Any discussion of time should center around two different measurements: synchronization and syntonization. Synchronization, loosely defined, is how close two different clocks are to each other at any particular instant. If two clocks, or computers, claim it is 15:30 at exactly the same moment, then they are considered to be in sync. The definition of “exactly the same moment” is where the first difficulty arises. Do you care about the same minute (15:30), the same second (15:30:00), millisecond, microsecond, nanosecond? The level of accuracy you wish to achieve defines, approximately, the level of difficulty in attaining it.

Syntonization is the quality of the timekeeping of an individual clock. One might assume a second is always a second, but in reality there needs to be a physical system from which to work and from which to derive time. Computers use quartz crystals as the basis of all of their internal operations. The 3GHz CPU in your laptop or server is able to run at that speed because somewhere on the motherboard is a bit of quartz that, when electricity is applied to it, vibrates at a known frequency. That frequency is then multiplied and divided to drive the various parts of the rest of the system. If crystals—and other pieces of hardware—were unaffected by their environment, then all computers would have perfect syntonization. Alas, this is one place where the real world intervenes. Crystals experience changes in heat, power, and age, and no two of them are exactly alike, but they vibrate within a tested range provided on the data sheet from the manufacturer. When a server heats up—for example, because it is running a complex workload—then the crystal will oscillate faster, and the computer’s internal clock will run ahead, or skew, faster. The effect of skewing on a typical server is shown in the accompanying figure. If the air gets colder, then the crystal will oscillate slower and seconds will last longer, skewing time on the server negatively.

The level of syntonization that can be achieved with a particular crystal is also an economic problem. Cheaper crystals are less stable (that is, more prone to skew) than more expensive ones. All commodity hardware—from the most expensive server to the cheapest tablet—has a very inexpensive, low-quality crystal, which costs about 10 cents. A typical laptop or server, left without any type of external time conditioning, will drift out of sync within minutes and after a few hours may already be several minutes away from good synchronization with other systems.

------------------------------------

- LIST OF TASKS:
(a) Mark each statement below as yes or no against the clock-timing text, and quote the words of the text that settle it. (i) The crystal in commodity hardware costs about 10 cents. (ii) When the air gets colder, the crystal oscillates faster. (iii) Synchronization is the quality of the timekeeping of an individual clock.
(b) Write out the part of the clock-timing text between "The level of syntonization" and "with other systems.", inclusive.
(c) Name every unit of time the clock-timing text offers as a possible precision for "exactly the same moment."

------------------------------------

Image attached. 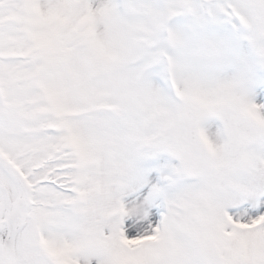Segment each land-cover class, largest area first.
Returning a JSON list of instances; mask_svg holds the SVG:
<instances>
[{"label": "snow or ice", "instance_id": "snow-or-ice-1", "mask_svg": "<svg viewBox=\"0 0 264 264\" xmlns=\"http://www.w3.org/2000/svg\"><path fill=\"white\" fill-rule=\"evenodd\" d=\"M0 264H264V0H0Z\"/></svg>", "mask_w": 264, "mask_h": 264}]
</instances>
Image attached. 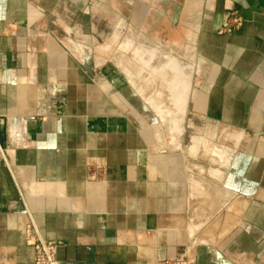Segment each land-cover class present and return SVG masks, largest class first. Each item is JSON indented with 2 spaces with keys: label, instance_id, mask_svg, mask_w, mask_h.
I'll return each mask as SVG.
<instances>
[{
  "label": "crops",
  "instance_id": "crops-1",
  "mask_svg": "<svg viewBox=\"0 0 264 264\" xmlns=\"http://www.w3.org/2000/svg\"><path fill=\"white\" fill-rule=\"evenodd\" d=\"M29 225L61 264H264V0H0V264Z\"/></svg>",
  "mask_w": 264,
  "mask_h": 264
},
{
  "label": "built area",
  "instance_id": "built-area-1",
  "mask_svg": "<svg viewBox=\"0 0 264 264\" xmlns=\"http://www.w3.org/2000/svg\"><path fill=\"white\" fill-rule=\"evenodd\" d=\"M232 22L236 27L240 25L239 20L233 19ZM26 237L30 242L34 250V262L35 264H61L55 259V252L57 245L54 242H46L42 240L36 233L34 227L29 225L25 228ZM163 264H195L193 260L184 254L172 261L165 262Z\"/></svg>",
  "mask_w": 264,
  "mask_h": 264
},
{
  "label": "water",
  "instance_id": "water-1",
  "mask_svg": "<svg viewBox=\"0 0 264 264\" xmlns=\"http://www.w3.org/2000/svg\"><path fill=\"white\" fill-rule=\"evenodd\" d=\"M190 78H191L190 72L184 73V75H183V86H182V96H188V94H189Z\"/></svg>",
  "mask_w": 264,
  "mask_h": 264
}]
</instances>
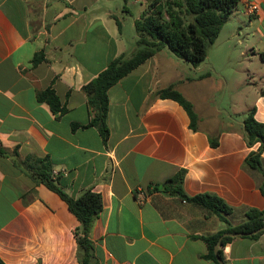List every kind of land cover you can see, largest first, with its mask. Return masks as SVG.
Instances as JSON below:
<instances>
[{"label": "crops", "instance_id": "crops-1", "mask_svg": "<svg viewBox=\"0 0 264 264\" xmlns=\"http://www.w3.org/2000/svg\"><path fill=\"white\" fill-rule=\"evenodd\" d=\"M150 1L140 3L145 6L135 15L123 0H0V146L6 151L0 155V258L5 264H79L74 236L79 221L59 194L23 169L27 155L48 157L67 194L86 189L101 194L102 209L91 229L97 264H216L206 257L202 236L226 223L199 205L152 189L179 169L185 170L187 195L212 193L232 207L227 216L232 225L245 219L248 208L264 210L263 175L244 163L258 143H246V114L238 117L232 98L236 89L223 107L204 89L229 86L214 53L231 52L249 62L259 56L262 71L248 72L258 77V88L246 111L254 108V117L264 122V0H240L217 36L224 35L227 45L216 48V38L199 65L162 48L113 84L105 142L87 125L91 112L82 85L114 57L133 52L134 20ZM249 2L257 4L256 13L248 14ZM125 24L131 30L127 38ZM39 51L44 59L33 65ZM169 85L192 104L196 130L179 102L155 96ZM48 87L62 113L37 98ZM262 158L264 165V151ZM140 190L147 192L143 202ZM231 237L219 247L225 264H264V232Z\"/></svg>", "mask_w": 264, "mask_h": 264}, {"label": "trees", "instance_id": "trees-1", "mask_svg": "<svg viewBox=\"0 0 264 264\" xmlns=\"http://www.w3.org/2000/svg\"><path fill=\"white\" fill-rule=\"evenodd\" d=\"M125 1V0H124ZM240 0H152L139 17L134 20L136 34L135 48L130 54H120L110 60L94 78L82 85L81 89L87 97L91 118L87 125L95 126L105 142L109 136L107 126L108 89L132 69L143 63L155 52L167 48L176 57L188 62L192 66L202 63L208 49L216 40L222 25L229 19ZM264 58V54H261ZM44 59L43 51L36 52L32 58L33 65ZM264 93V90H261ZM155 96L171 98L179 102L190 118V128L197 129V115L192 104L174 89L173 85L157 90ZM39 100L47 101L54 112L62 113L59 98L50 87L37 93ZM77 126V125H76ZM86 126V125H83ZM243 134L249 147L258 143L255 150H251L245 157L244 163L263 175L261 191L264 195V165L262 153L264 151V122L254 117L251 108L242 120ZM211 145L216 141L211 139ZM6 151L0 146V155ZM16 155V153H15ZM23 169L36 183H43L55 191L66 202L68 209L76 216L79 226L74 231L78 245L79 264H97L94 245L91 239V229L95 219L102 209V197L99 192L86 189L78 196L67 194L54 177L52 163L48 157L27 155L22 161ZM185 170L179 169L173 176L152 189L161 190L179 196L181 199L199 205L215 213L226 223L224 229L213 234L202 236L206 242L208 252L206 257L219 264L214 254V246L225 232H251L264 225V210L248 208L245 219L236 225L230 224L227 216L232 207L222 198L212 193H198L187 195L182 189ZM147 190V191H151ZM138 192V191H137ZM264 229L249 234L247 237H257ZM231 236H224L221 245L230 240ZM219 257L224 261L222 251L218 249ZM0 264H5L0 258Z\"/></svg>", "mask_w": 264, "mask_h": 264}, {"label": "rangeland", "instance_id": "rangeland-1", "mask_svg": "<svg viewBox=\"0 0 264 264\" xmlns=\"http://www.w3.org/2000/svg\"><path fill=\"white\" fill-rule=\"evenodd\" d=\"M124 1V0H123ZM141 1V2H140ZM146 0H125L126 8L133 14L137 15V11L144 6H140V3H145ZM143 9V8H142ZM140 13V12H139ZM130 27L125 24L123 28V34L127 38L131 33L129 31ZM224 35H220L216 42L214 43L216 48H224L227 45V40H224ZM232 46H234V42H232ZM236 46H240L236 43ZM209 50V49H208ZM228 55L229 62H226L228 59L225 56ZM234 53H223L222 51L218 53H214V57H217V71L220 72L228 81L229 86L226 90L221 89H211L210 85H206L205 92L216 95L219 98L218 102L221 100L222 107L231 103L229 101L230 90L236 89V92H232V98L236 99L238 105H236L238 110V117L244 116L248 111H246V106L253 103V98L255 97V92H257L258 88V77L250 78L248 77V72L252 71V69H256L262 71L261 62L259 60V56L255 61L249 62V59L245 57V59H240L234 56ZM248 55V54H247ZM212 56V55H211ZM224 62V64H223ZM219 80V78H218ZM217 81V80H216ZM257 83V84H256ZM203 88L199 89V94L202 92ZM226 92V95H225ZM225 95V96H224ZM232 99V100H233ZM234 101V100H233ZM234 104V102H232ZM233 109V108H232Z\"/></svg>", "mask_w": 264, "mask_h": 264}, {"label": "water", "instance_id": "water-1", "mask_svg": "<svg viewBox=\"0 0 264 264\" xmlns=\"http://www.w3.org/2000/svg\"><path fill=\"white\" fill-rule=\"evenodd\" d=\"M264 229V225L251 231V232H225L223 233L221 236H219L215 246H214V254H215V257H216V260L218 261L219 264H225V262L219 257L218 255V249L219 247L221 246V240L224 236L226 235H231V236H237V235H249V234H255L261 230Z\"/></svg>", "mask_w": 264, "mask_h": 264}, {"label": "built area", "instance_id": "built-area-1", "mask_svg": "<svg viewBox=\"0 0 264 264\" xmlns=\"http://www.w3.org/2000/svg\"><path fill=\"white\" fill-rule=\"evenodd\" d=\"M247 12H248V14H253V13H256L257 11H258V6H257V4H255V3H253V2H249L248 4H247ZM147 192H144V191H142V190H140L139 192H138V197H139V201L140 202H143V200H144V198L146 197V194Z\"/></svg>", "mask_w": 264, "mask_h": 264}]
</instances>
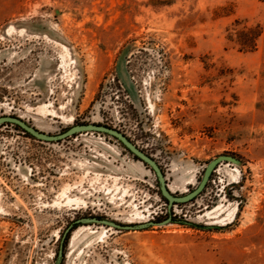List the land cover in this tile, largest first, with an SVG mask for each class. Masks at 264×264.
Masks as SVG:
<instances>
[{
  "label": "rangeland",
  "instance_id": "obj_1",
  "mask_svg": "<svg viewBox=\"0 0 264 264\" xmlns=\"http://www.w3.org/2000/svg\"><path fill=\"white\" fill-rule=\"evenodd\" d=\"M7 114L46 133L114 127L175 194L216 156L239 160L175 221L71 226L60 264H264V0H0ZM91 216L160 222L167 201L112 136L45 142L0 125V264H55L65 229Z\"/></svg>",
  "mask_w": 264,
  "mask_h": 264
},
{
  "label": "water",
  "instance_id": "obj_2",
  "mask_svg": "<svg viewBox=\"0 0 264 264\" xmlns=\"http://www.w3.org/2000/svg\"><path fill=\"white\" fill-rule=\"evenodd\" d=\"M4 123L17 125L24 132L28 133L30 136L41 141H49V142L60 141L75 134L81 132H89V131L105 133L109 136H112L116 140L120 141L124 145V147L132 153L133 156H135L139 161H141L143 164L148 166L154 172L157 179L160 194L167 201V217L160 222L147 220L145 222L121 223L115 220H111L104 217H98V216L79 217L73 220L72 223L65 229L64 233L62 234V239L57 252L55 264H60L62 257V250H63L62 242L71 226L80 223H98L117 230H135V229H143L154 224L161 225L171 221H175V219L172 218V209L175 204L188 202L193 198H195L197 195H199L202 192V190L205 188L212 171L220 162L228 161L237 164L239 161L236 157L229 154H220L216 156L215 158L207 162L203 170L202 176L194 188H192L191 190L185 193L175 194L172 191H170V189L168 188L164 173L161 167L159 166V164L157 163V161L152 156L148 155L146 152L140 149L124 133H122L118 129H115L114 127L101 123L85 122V123L72 124L58 133H46L39 130L36 126L23 120L21 117L9 115V114L0 115V125Z\"/></svg>",
  "mask_w": 264,
  "mask_h": 264
},
{
  "label": "trees",
  "instance_id": "obj_3",
  "mask_svg": "<svg viewBox=\"0 0 264 264\" xmlns=\"http://www.w3.org/2000/svg\"><path fill=\"white\" fill-rule=\"evenodd\" d=\"M6 124H9V123H6ZM15 127H17V128H19L20 130H22L20 127H18L17 125H14ZM23 131V130H22ZM24 132V131H23ZM25 134H27L28 136H30L28 133H26V132H24ZM100 133V132H99ZM103 134H105V133H103ZM107 135V134H106ZM109 136V135H108ZM32 137V136H31ZM114 138V137H113ZM115 139V138H114ZM116 140V139H115ZM116 141H118V140H116ZM120 144H121V146L124 148V150H126L129 154H131L132 155V153L128 150V149H126L125 147H124V145L120 142V141H118ZM133 156V155H132ZM134 158H136L135 156H133ZM137 159V158H136ZM157 185H158V183H157ZM161 195V194H160ZM198 196V195H197ZM196 196V197H197ZM162 197V196H161ZM195 197V198H196ZM163 198V197H162ZM163 199H165V198H163ZM194 199V198H193ZM192 199V200H193ZM191 201V200H190ZM189 202V201H188ZM186 203V202H185ZM180 222L181 223H185V224H189V225H192V226H195V224H193V223H188V222H184V221H182V220H180ZM197 226V225H196Z\"/></svg>",
  "mask_w": 264,
  "mask_h": 264
},
{
  "label": "bare ground",
  "instance_id": "obj_4",
  "mask_svg": "<svg viewBox=\"0 0 264 264\" xmlns=\"http://www.w3.org/2000/svg\"><path fill=\"white\" fill-rule=\"evenodd\" d=\"M66 200L69 201V202L72 201V199H71L70 197H68ZM76 200H77V199H76ZM76 200H75V201H76Z\"/></svg>",
  "mask_w": 264,
  "mask_h": 264
},
{
  "label": "flooded vegetation",
  "instance_id": "obj_5",
  "mask_svg": "<svg viewBox=\"0 0 264 264\" xmlns=\"http://www.w3.org/2000/svg\"><path fill=\"white\" fill-rule=\"evenodd\" d=\"M41 141V140H40ZM45 142H49V141H45ZM54 142V141H53ZM55 142H57V141H55Z\"/></svg>",
  "mask_w": 264,
  "mask_h": 264
}]
</instances>
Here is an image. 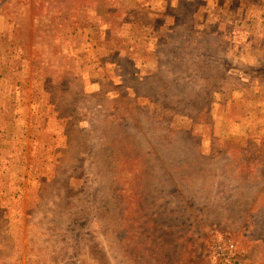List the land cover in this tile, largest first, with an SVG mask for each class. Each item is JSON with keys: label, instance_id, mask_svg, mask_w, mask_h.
Wrapping results in <instances>:
<instances>
[{"label": "rangeland", "instance_id": "obj_1", "mask_svg": "<svg viewBox=\"0 0 264 264\" xmlns=\"http://www.w3.org/2000/svg\"><path fill=\"white\" fill-rule=\"evenodd\" d=\"M193 249L264 264V0H0V264Z\"/></svg>", "mask_w": 264, "mask_h": 264}, {"label": "trees", "instance_id": "obj_2", "mask_svg": "<svg viewBox=\"0 0 264 264\" xmlns=\"http://www.w3.org/2000/svg\"><path fill=\"white\" fill-rule=\"evenodd\" d=\"M183 12H187V13H189V15H193V8H191L190 6L185 4V8L183 9ZM175 35L178 36L179 34H175ZM164 42H166V41H164ZM171 44H173V43H171ZM154 153H155V151L152 150L151 154H154ZM220 191H222V190H220ZM144 217H145V219H144ZM82 218L79 216H76V218H74V219L76 222H78V221H82ZM138 218H139V221H138V223L135 224L136 231L144 230L145 228H151L152 230H156V233L158 234V232H160V230L163 227L162 224H164L163 221L159 220L157 217L152 216V215H150V216H147V215L146 216H139ZM85 223H86V221L83 222V225H86ZM163 236L168 238L169 232H165L163 234ZM188 254L190 256H188L187 264H198L200 258L197 255V250L193 249L190 252H188Z\"/></svg>", "mask_w": 264, "mask_h": 264}]
</instances>
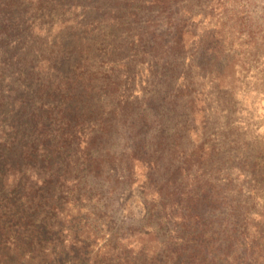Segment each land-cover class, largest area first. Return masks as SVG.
Masks as SVG:
<instances>
[{"label": "trees", "instance_id": "1", "mask_svg": "<svg viewBox=\"0 0 264 264\" xmlns=\"http://www.w3.org/2000/svg\"><path fill=\"white\" fill-rule=\"evenodd\" d=\"M13 1L0 4V264H264V160L240 142L227 156L207 136L206 90L200 71L181 68L185 45L170 60L161 52L174 41L156 49L134 28L181 0H32L30 12ZM102 23L126 43L95 36ZM225 61L211 58V69L223 64L206 83L226 89ZM178 110L159 147L153 133ZM114 162L126 182L106 172ZM140 170L145 218L117 225L119 186Z\"/></svg>", "mask_w": 264, "mask_h": 264}, {"label": "rangeland", "instance_id": "2", "mask_svg": "<svg viewBox=\"0 0 264 264\" xmlns=\"http://www.w3.org/2000/svg\"><path fill=\"white\" fill-rule=\"evenodd\" d=\"M79 1L85 3L88 0ZM40 2L43 7H52L46 0ZM88 2L87 7L95 4L102 8L127 7L121 0ZM4 3H8L9 10L14 1L0 0V4ZM23 5L29 12L34 6L32 0H26ZM136 6L139 7L138 4ZM81 12L77 11V15ZM141 18L146 24L144 26L139 24L134 28L141 29L146 34L144 40L148 45L154 44L157 49L159 44L166 46L165 44L171 45V40L172 43L174 41V50L169 46L167 49L163 48L161 53L165 52L170 60H175V55L180 56V53H177L178 47L184 44L186 49L185 53L181 54L185 55L181 68L193 78L200 71L196 87L198 89L204 87L206 90L205 102L209 111L206 116L207 136L211 139L216 138L227 156H234V148L240 142L238 145H246L252 158L259 157L264 160V0H181V3H177L166 12L147 11ZM96 26L97 31L94 35H98L100 40L109 38V44L116 41L126 43L124 38H121V33L113 32L106 23ZM27 35L29 36V33ZM41 37L34 32L31 47L36 44L35 42H39ZM24 46L29 52V38L26 39ZM151 56L152 53L147 57L148 60ZM218 56L224 57L225 63L228 64L221 79V85L226 89H219L210 82L206 83V80L211 78L208 77V72L220 69L223 64L220 66L219 62H214L212 69L209 67L211 58ZM189 63L191 65L187 67ZM200 77L203 79L200 80ZM150 94L153 95L148 100L153 102V108L165 117L167 109H163L162 103L159 102L163 92H157L156 88L152 87ZM178 115H181L179 110L167 128L165 125L166 130L165 128L162 130L164 132L153 133L159 147L169 143L168 130L175 117L181 120ZM117 146L120 154L121 144ZM223 160L224 158H221L219 162ZM106 172H112L125 181V171L121 163H111ZM141 174L140 170L131 177L130 180L134 182L131 186L125 183L126 181L119 186L113 212V221L117 225L139 226L145 218L146 208L138 189L139 184L137 185V182L141 181Z\"/></svg>", "mask_w": 264, "mask_h": 264}]
</instances>
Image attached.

------------------------------------

- EXPECTED OUTPUTS:
(a)
(i) Yes: "which costs about 10 cents."
(ii) No: "If the air gets colder, then the crystal will oscillate slower"
(iii) No: "Syntonization is the quality of the timekeeping of an individual clock."

(b)
The level of syntonization that can be achieved with a particular crystal is also an economic problem. Cheaper crystals are less stable (that is, more prone to skew) than more expensive ones. All commodity hardware—from the most expensive server to the cheapest tablet—has a very inexpensive, low-quality crystal, which costs about 10 cents. A typical laptop or server, left without any type of external time conditioning, will drift out of sync within minutes and after a few hours may already be several minutes away from good synchronization with other systems.

(c) minute, second, millisecond, microsecond, nanosecond